Atmosphere is a JVM framework that wraps AI agent dispatch behind a single @Agent annotation and auto-registers WebSocket, SSE, MCP, A2A, and AG-UI endpoints based on what modules are on your classpath. It is the original Java push/WebSocket library from 2008 that has pivoted into an AI agent runtime, bringing its battle-tested transport layer with it. Aimed at Java teams that need governed, stateful, multi-channel agents inside an existing Spring Boot or Quarkus stack.

- The classpath-driven endpoint registration is clean: drop atmosphere-mcp on the classpath and your existing @Agent class gets an MCP endpoint at a predictable path with no code changes — the module boundary is the configuration unit.

- Governance is on the critical path, not bolted on: policy admission, @AgentScope scope enforcement, PII redaction, and cost ceilings all run before the LLM call. The plan-and-verify module with an SMT backend (SMTInterpol, Z3 optional) is unusually rigorous for an agent framework.

- The capability matrix is pinned by AbstractAgentRuntimeContractTest.expectedCapabilities() — a runtime adapter cannot silently claim a capability it doesn't implement without breaking CI. Most frameworks ship a README table that no test enforces.

- The durable HITL approval model hibernates without holding a thread, persists workflow state, and resumes via a REST endpoint. That's the right design for long-running human-gated workflows, not a blocking Future.

- The module count is a real tax: 30+ Maven artifacts, two Spring Boot version tracks (-Pspring-boot3 for 3.5, default for 4.0), and a 'bundle' artifact that exists specifically because the modularity makes it hard to assemble a working app. Getting the dependency graph right before you've written any agent code is friction.

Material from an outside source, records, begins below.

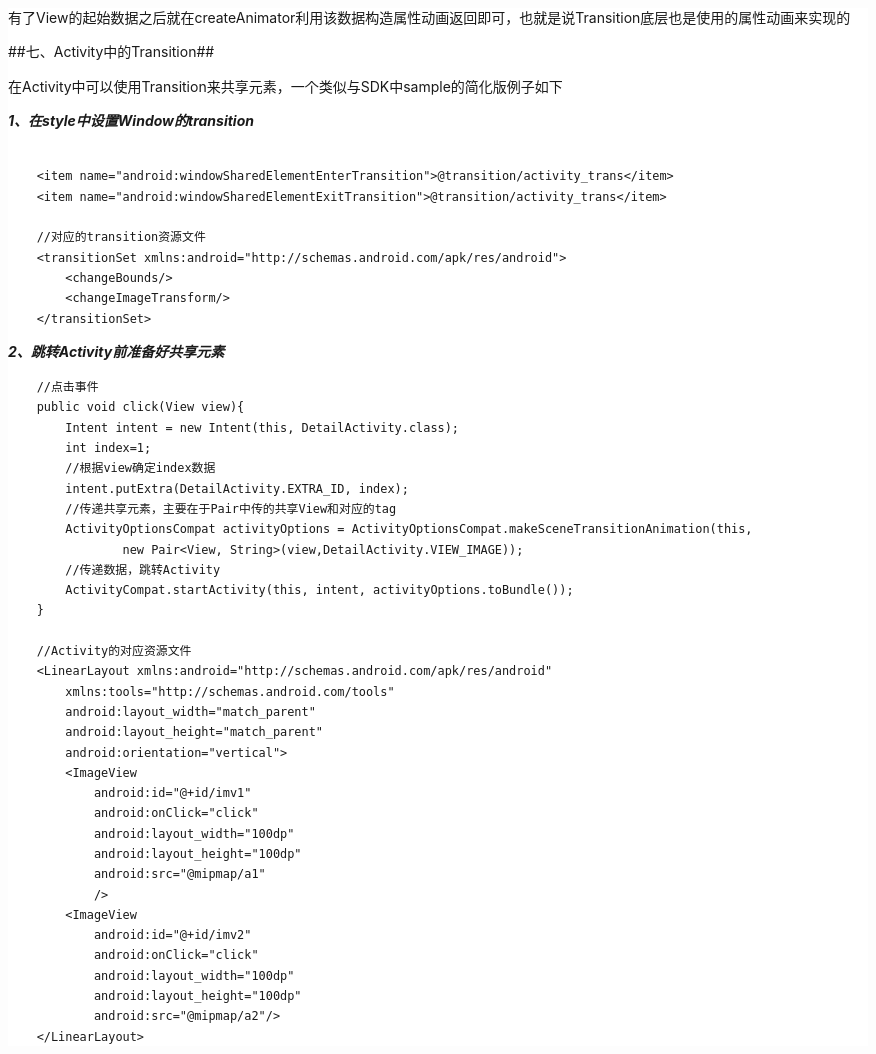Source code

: 有了View的起始数据之后就在createAnimator利用该数据构造属性动画返回即可，也就是说Transition底层也是使用的属性动画来实现的

##七、Activity中的Transition##

在Activity中可以使用Transition来共享元素，一个类似与SDK中sample的简化版例子如下

***1、在style中设置Window的transition***

```

	<item name="android:windowSharedElementEnterTransition">@transition/activity_trans</item>
    <item name="android:windowSharedElementExitTransition">@transition/activity_trans</item>

    //对应的transition资源文件
    <transitionSet xmlns:android="http://schemas.android.com/apk/res/android">
    	<changeBounds/>
    	<changeImageTransform/>
	</transitionSet>

```

***2、跳转Activity前准备好共享元素***

```
	//点击事件
	public void click(View view){
        Intent intent = new Intent(this, DetailActivity.class);
        int index=1;
        //根据view确定index数据
        intent.putExtra(DetailActivity.EXTRA_ID, index);
        //传递共享元素，主要在于Pair中传的共享View和对应的tag
        ActivityOptionsCompat activityOptions = ActivityOptionsCompat.makeSceneTransitionAnimation(this,
                new Pair<View, String>(view,DetailActivity.VIEW_IMAGE));
        //传递数据，跳转Activity
        ActivityCompat.startActivity(this, intent, activityOptions.toBundle());
    }

    //Activity的对应资源文件
    <LinearLayout xmlns:android="http://schemas.android.com/apk/res/android"
    	xmlns:tools="http://schemas.android.com/tools"
    	android:layout_width="match_parent"
    	android:layout_height="match_parent"
    	android:orientation="vertical">
    	<ImageView
        	android:id="@+id/imv1"
	        android:onClick="click"
	        android:layout_width="100dp"
	        android:layout_height="100dp"
	        android:src="@mipmap/a1"
	        />
	    <ImageView
	        android:id="@+id/imv2"
	        android:onClick="click"
	        android:layout_width="100dp"
	        android:layout_height="100dp"
	        android:src="@mipmap/a2"/>
	</LinearLayout>

```
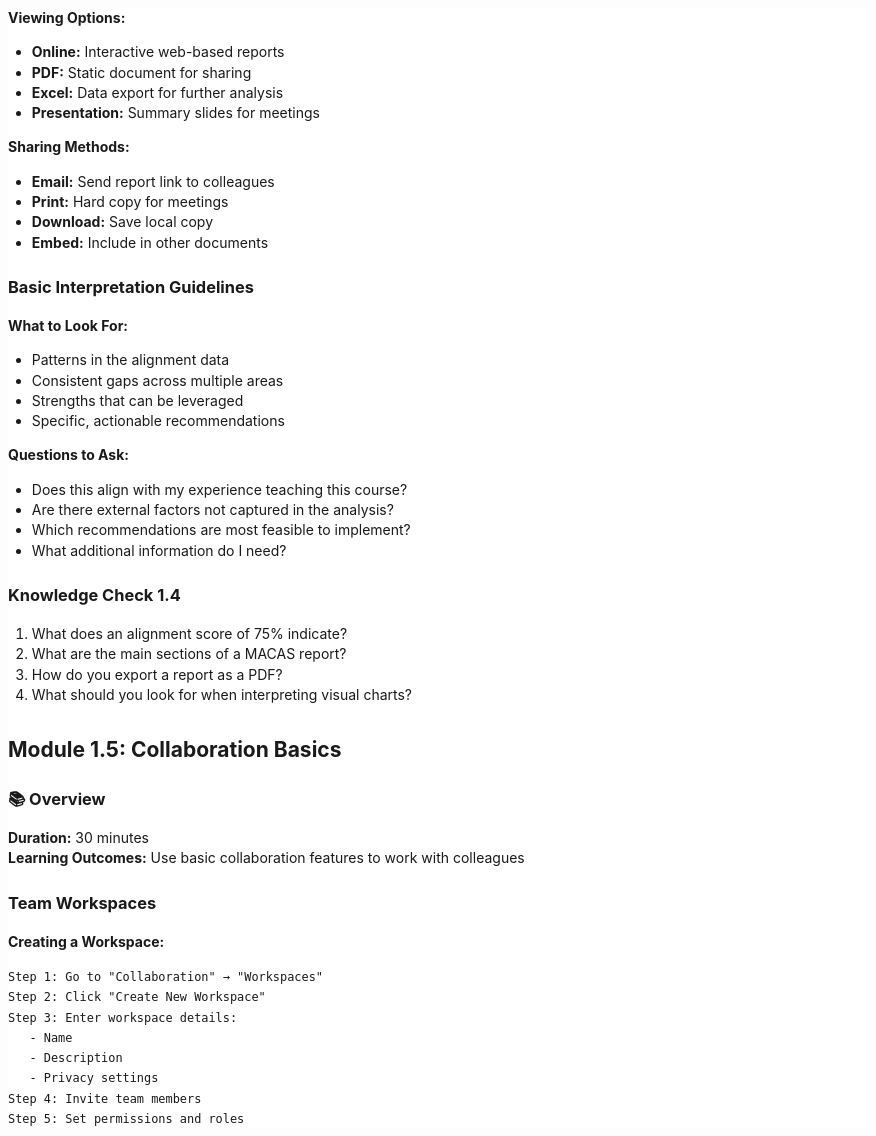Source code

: **Viewing Options:**
- **Online:** Interactive web-based reports
- **PDF:** Static document for sharing
- **Excel:** Data export for further analysis
- **Presentation:** Summary slides for meetings

**Sharing Methods:**
- **Email:** Send report link to colleagues
- **Print:** Hard copy for meetings
- **Download:** Save local copy
- **Embed:** Include in other documents

### Basic Interpretation Guidelines

**What to Look For:**
- Patterns in the alignment data
- Consistent gaps across multiple areas
- Strengths that can be leveraged
- Specific, actionable recommendations

**Questions to Ask:**
- Does this align with my experience teaching this course?
- Are there external factors not captured in the analysis?
- Which recommendations are most feasible to implement?
- What additional information do I need?

### Knowledge Check 1.4
1. What does an alignment score of 75% indicate?
2. What are the main sections of a MACAS report?
3. How do you export a report as a PDF?
4. What should you look for when interpreting visual charts?

## Module 1.5: Collaboration Basics

### 📚 Overview
**Duration:** 30 minutes  
**Learning Outcomes:** Use basic collaboration features to work with colleagues

### Team Workspaces

**Creating a Workspace:**
```
Step 1: Go to "Collaboration" → "Workspaces"
Step 2: Click "Create New Workspace"
Step 3: Enter workspace details:
   - Name
   - Description
   - Privacy settings
Step 4: Invite team members
Step 5: Set permissions and roles
```

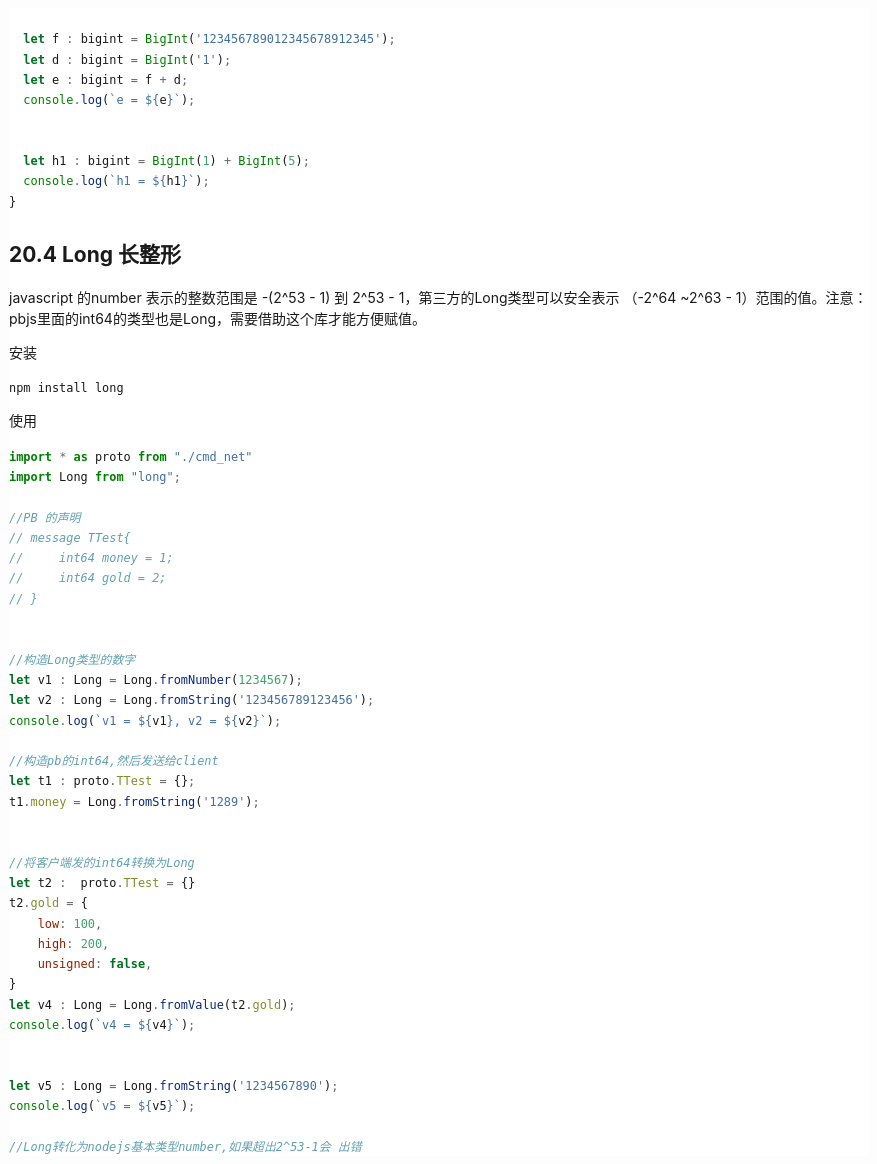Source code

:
 ```javascript

  let f : bigint = BigInt('123456789012345678912345');
  let d : bigint = BigInt('1');
  let e : bigint = f + d;
  console.log(`e = ${e}`);


  let h1 : bigint = BigInt(1) + BigInt(5);
  console.log(`h1 = ${h1}`);
}
```





## 20.4 Long 长整形

javascript 的number 表示的整数范围是 -(2^53 - 1) 到 2^53 - 1，第三方的Long类型可以安全表示 （-2\^64 ~2^63 - 1）范围的值。注意：pbjs里面的int64的类型也是Long，需要借助这个库才能方便赋值。



安装

```shell
npm install long
```



使用

```javascript
import * as proto from "./cmd_net"
import Long from "long";

//PB 的声明
// message TTest{
//     int64 money = 1;
//     int64 gold = 2;
// }


//构造Long类型的数字
let v1 : Long = Long.fromNumber(1234567);
let v2 : Long = Long.fromString('123456789123456');
console.log(`v1 = ${v1}, v2 = ${v2}`);

//构造pb的int64,然后发送给client
let t1 : proto.TTest = {};
t1.money = Long.fromString('1289');


//将客户端发的int64转换为Long
let t2 :  proto.TTest = {}
t2.gold = {
    low: 100,
    high: 200,
    unsigned: false,
}
let v4 : Long = Long.fromValue(t2.gold);
console.log(`v4 = ${v4}`);


let v5 : Long = Long.fromString('1234567890');
console.log(`v5 = ${v5}`);

//Long转化为nodejs基本类型number,如果超出2^53-1会 出错
```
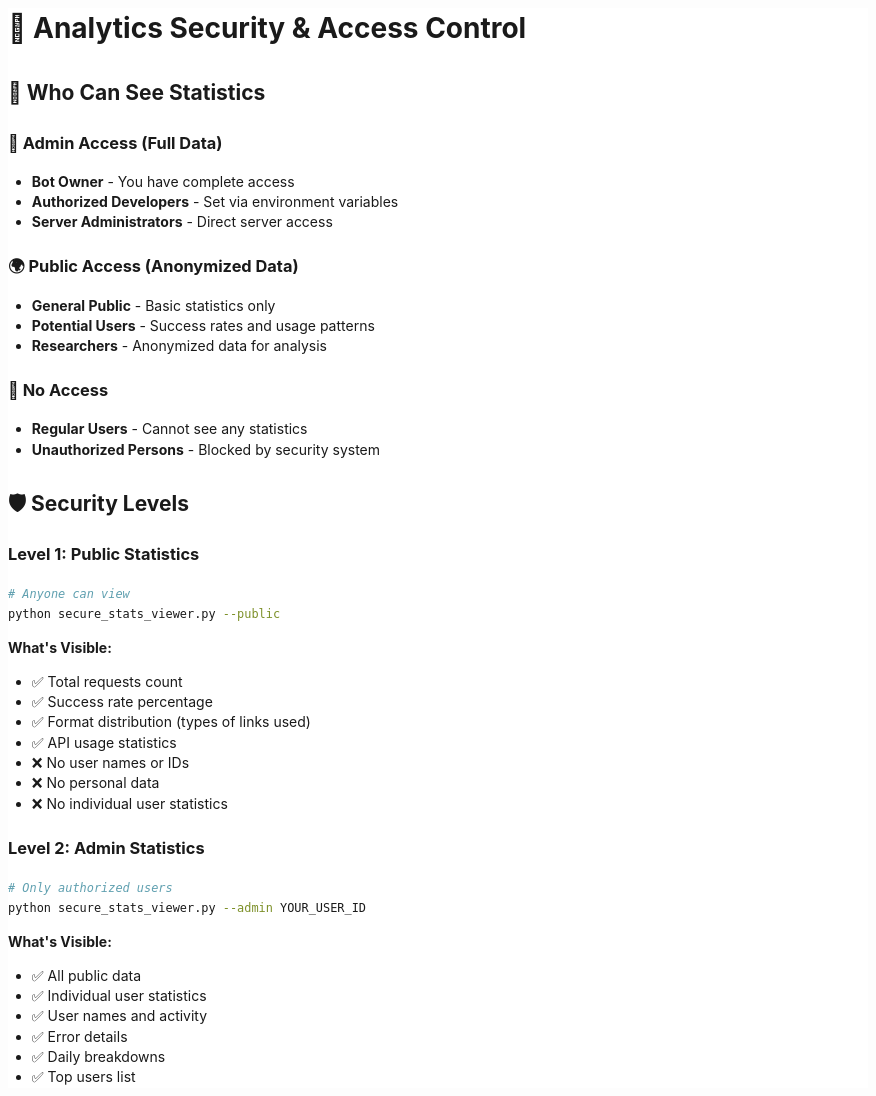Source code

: # 🔐 Analytics Security & Access Control

## 👥 Who Can See Statistics

### 🔐 **Admin Access (Full Data)**
- **Bot Owner** - You have complete access
- **Authorized Developers** - Set via environment variables
- **Server Administrators** - Direct server access

### 🌍 **Public Access (Anonymized Data)**
- **General Public** - Basic statistics only
- **Potential Users** - Success rates and usage patterns
- **Researchers** - Anonymized data for analysis

### 🚫 **No Access**
- **Regular Users** - Cannot see any statistics
- **Unauthorized Persons** - Blocked by security system

## 🛡️ Security Levels

### Level 1: Public Statistics
```bash
# Anyone can view
python secure_stats_viewer.py --public
```

**What's Visible:**
- ✅ Total requests count
- ✅ Success rate percentage
- ✅ Format distribution (types of links used)
- ✅ API usage statistics
- ❌ No user names or IDs
- ❌ No personal data
- ❌ No individual user statistics

### Level 2: Admin Statistics
```bash
# Only authorized users
python secure_stats_viewer.py --admin YOUR_USER_ID
```

**What's Visible:**
- ✅ All public data
- ✅ Individual user statistics
- ✅ User names and activity
- ✅ Error details
- ✅ Daily breakdowns
- ✅ Top users list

- Spring Boot 4.0 as the default target is aggressive — it shipped recently and most production Java shops are still on 3.x. The 3.5 path via atmosphere-spring-boot3-starter is supported but Embabel and Spring AI Alibaba explicitly require it, signaling it's second-class.

- The CrewAI adapter quietly breaks the 'JVM framework' story: it's a Java HTTP+SSE bridge to a Python sidecar, gated by a live /health probe. If you adopt that path you've added a Python process dependency to your JVM deployment.

- The README is dense with feature tables but thin on failure modes. There's no discussion of what happens when the CheckpointStore is unavailable, how the broadcast pipeline degrades under backpressure, or what the actual latency cost of the SMT verifier path is — all questions an adopter needs answered before committing.